Maria-Nella : Clément, tu es comédien et directeur artistique d'OLEA Compagnie Méditerranéenne. Quel est ton parcours théâtral ?
Clément Vieu :
Je suis tombée très jeune dans le bain du théâtre. J'ai d'abord commencé en 6e dans des ateliers au collège à Nice. Puis de structures scolaires, je suis passé à des ateliers amateurs ou à des cours du mercredi. Avec quelques amis nous est ensuite venue l'idée de créer notre propre petite troupe. Puis s'est posée la question d'aller un peu plus loin. Je venais de commencer mes études de droit que j'aimais beaucoup, mais je ne me voyais pas faire ça toute ma vie. Parallèlement, le théâtre me prenait beaucoup de temps et d'énergie. Et à la fin de ma première année de droit, je me suis jeté à l'eau. J'ai quitté Nice pour m'inscrire dans un cours privé à Paris, le Sudden Théâtre - cours Raymond Acquaviva aujourd'hui. Au cours de cette première année, j'ai fait la rencontre de Thierry Atlan qui allait donner une orientation majeure à ma formation. Ce dernier avait un petit cours en dehors de la capitale et avec quelques copains de promotion nous l'avons suivi. L'histoire a duré trois ans, trois années d'une formation très intense et instructive au contact de grands noms du sixième art tel que Sylvia Bergé de la Comédie Française qui donnait de temps en temps des cours de tragédie. Nous étions environ une quinzaine d'élèves. Nous travaillions des rôles entiers tout au long de notre scolarité. Me concernant, j'ai travaillé Ivanov, Antiochus, Néron, Benedict (Beaucoup de bruit pour rien) entre autres.
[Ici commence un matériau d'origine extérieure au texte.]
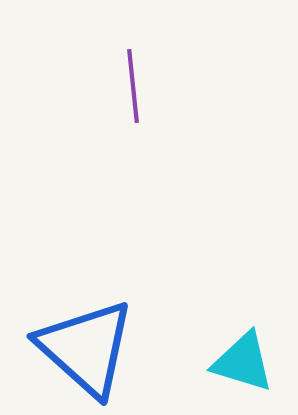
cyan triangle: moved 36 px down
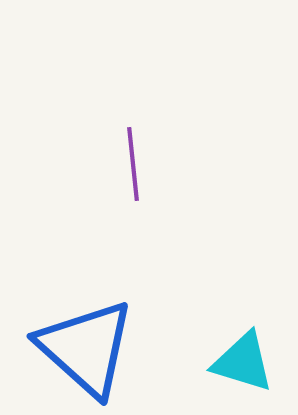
purple line: moved 78 px down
Par la suite j'ai évolué au travers de diverses compagnies théâtrales et suis même parti au Liban pendant quelques temps. En 2015, j'ai été scénariste du film « Casting sauvage ». Après sa sortie, j'ai décidé de revenir au théâtre. Avec des amis Florent Chauvet & Jérémy Lemaire, eux-mêmes devenus professionnels, nous avons créé OLEA Compagnie Méditerranéenne.
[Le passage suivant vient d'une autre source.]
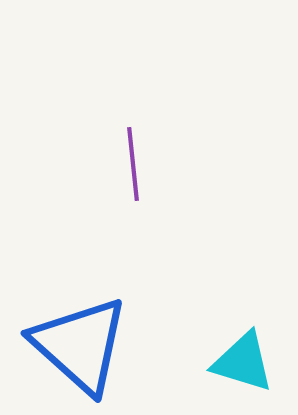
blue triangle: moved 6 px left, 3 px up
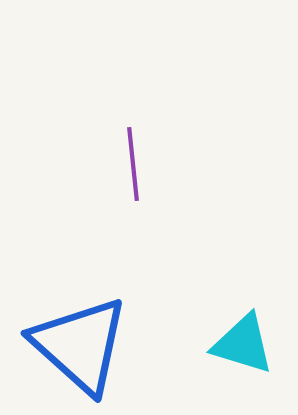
cyan triangle: moved 18 px up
Maria-Nella : Peux-tu nous dresser un portrait d'OLEA Compagnie Méditerranéenne ?
Clément Vieu :
Il s'agit d'une compagnie de projets dont le noyau dur est composé de trois personnes. Autour de nous gravite une équipe d'environ une trentaine d'artistes : comédiens, musiciens, techniciens, metteurs en scènes... Olea est avant tout un collectif de créations s'inscrivant dans le paysage Niçois et plus généralement en PACA.

Le particularisme de notre compagnie est de mettre en lumière les auteurs méditerranéens. J'ai moi-même de fortes racines méditerranéennes. Une partie de ma famille est Corse et mes grands-parents sont d'origine italienne. Ainsi donc j'ai toujours vécu dans une ambiance assez théâtrale, remplie de soleil, où on communique beaucoup avec le corps. A l'origine, je trouvais que les auteurs méditerranéens n'étaient pas assez présents dans le monde du théâtre et paradoxalement dans la région PACA. Ainsi donc, il a paru évident d'articuler le thème de notre compagnie autour de cette culture. A la création d'OLEA, nous avons procédé à un gros travail pour comprendre ce qui constitue un être méditerranéen, sa culture, son déracinement, son besoin d'être près de la mer... Ce sont des notions qui nous sont chères dans tous nos projets.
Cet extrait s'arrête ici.